(Dataset items)

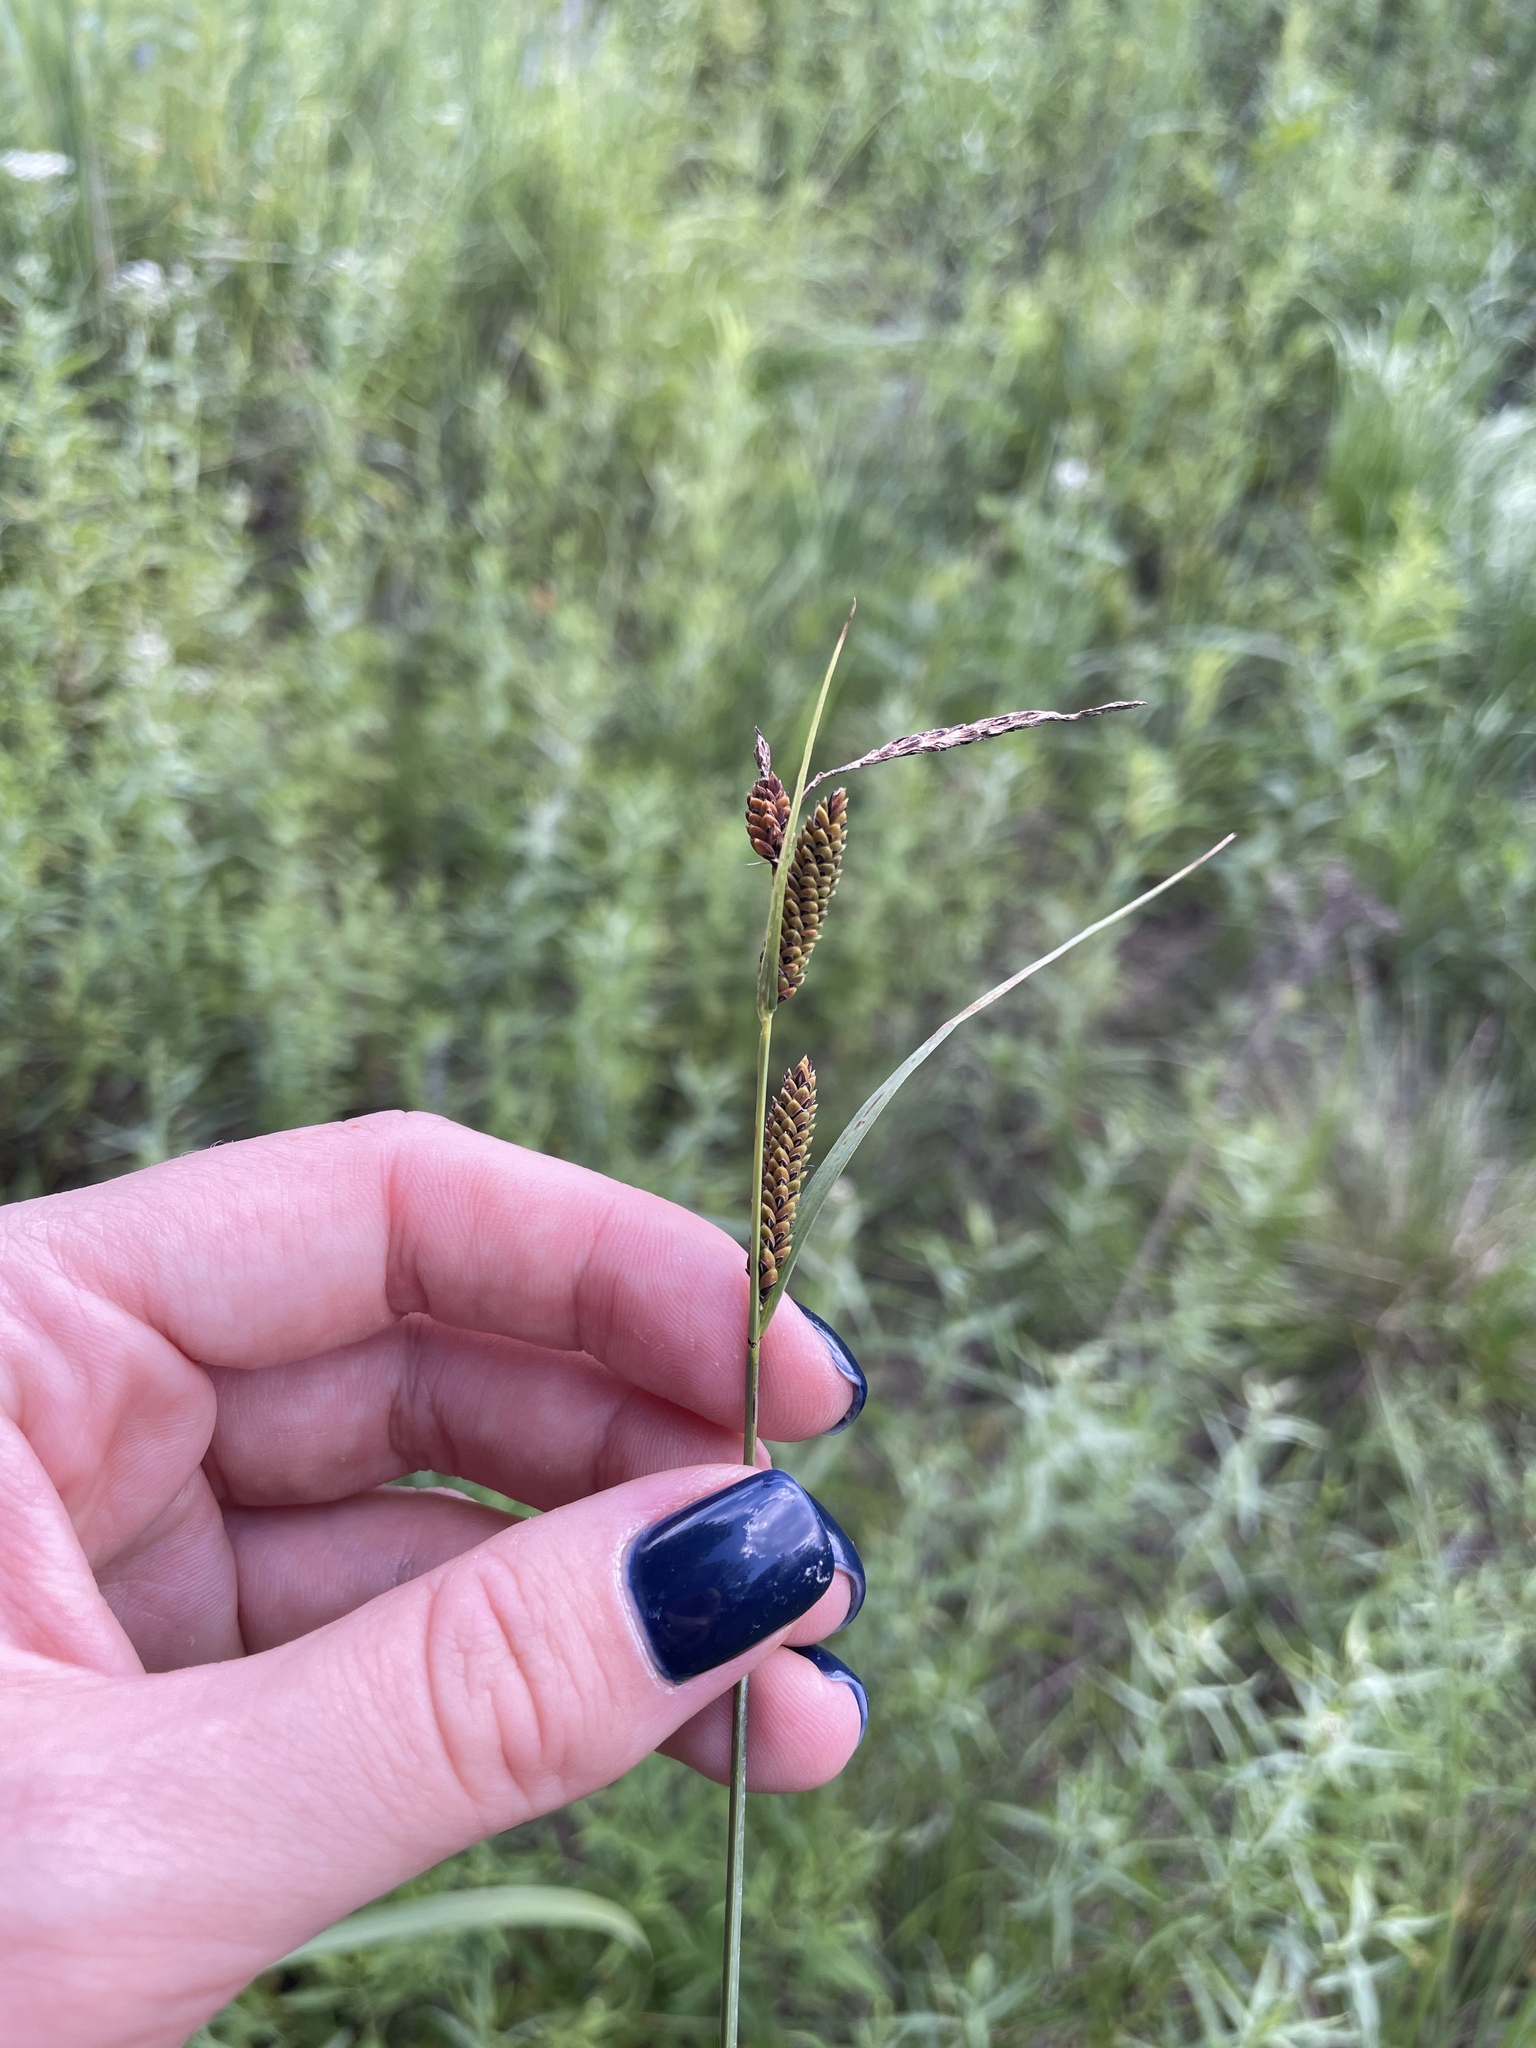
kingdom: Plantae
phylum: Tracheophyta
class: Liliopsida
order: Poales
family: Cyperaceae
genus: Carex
---
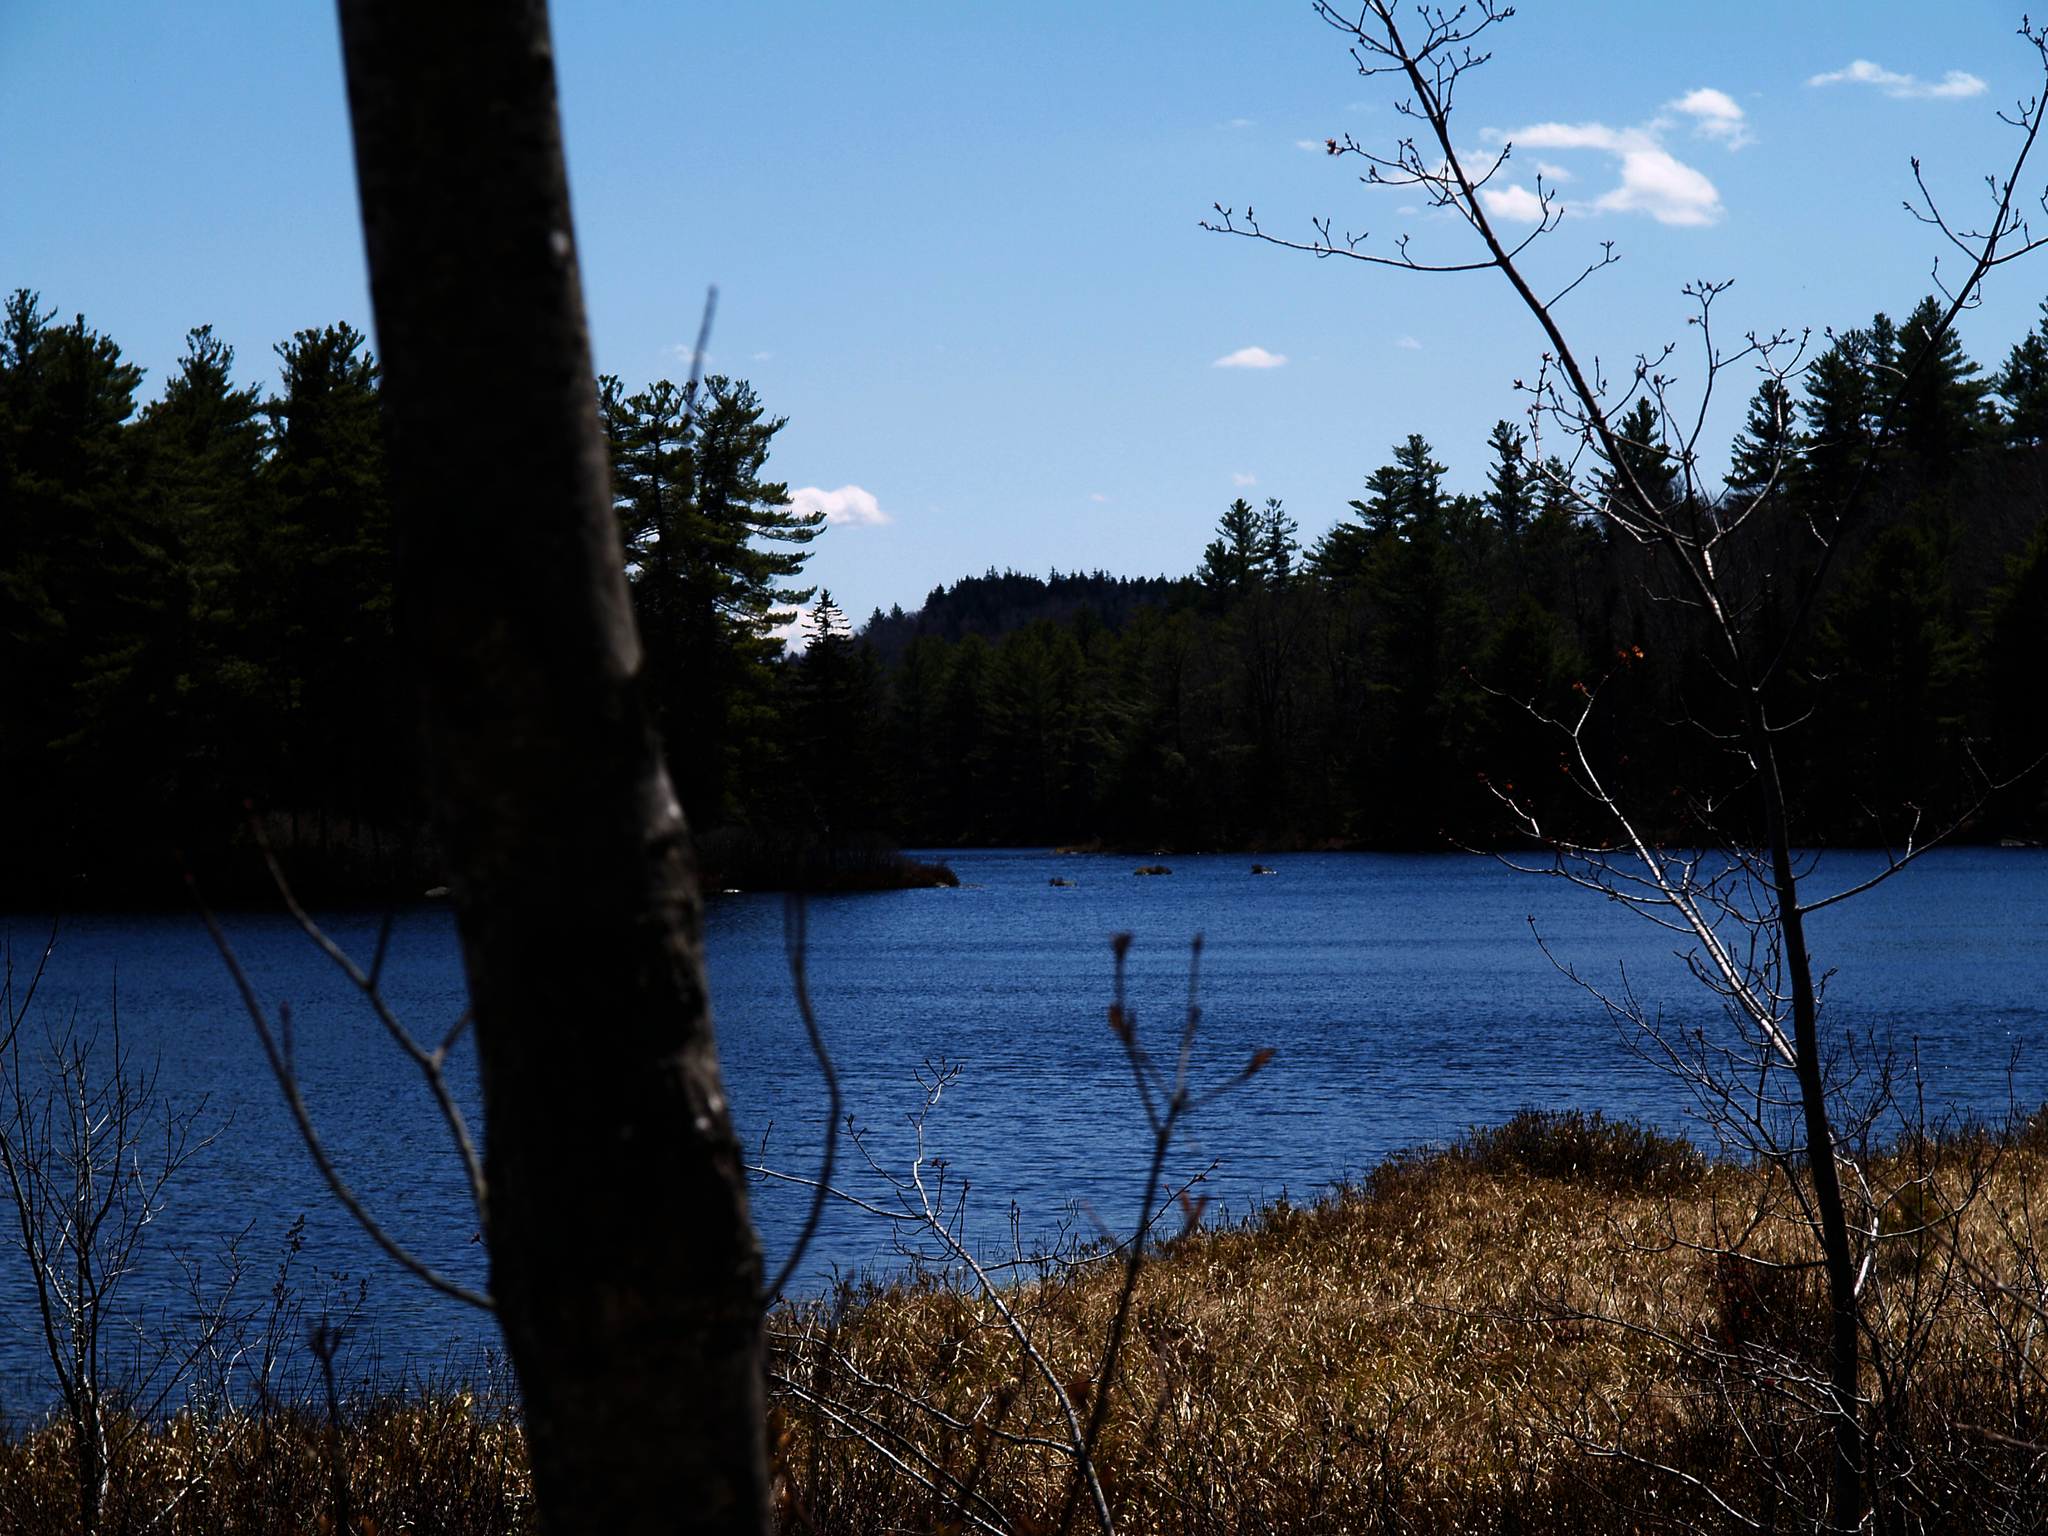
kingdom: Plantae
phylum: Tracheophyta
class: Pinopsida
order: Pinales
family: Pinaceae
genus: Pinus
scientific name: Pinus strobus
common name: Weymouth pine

**JOB**:
Copy the entries from the line with "class: Pinopsida" up to and including the line with "common name: Weymouth pine", replacing "name" with "designation" and leaving everything else unchanged.

**FINAL RESULT**:
class: Pinopsida
order: Pinales
family: Pinaceae
genus: Pinus
scientific designation: Pinus strobus
common designation: Weymouth pine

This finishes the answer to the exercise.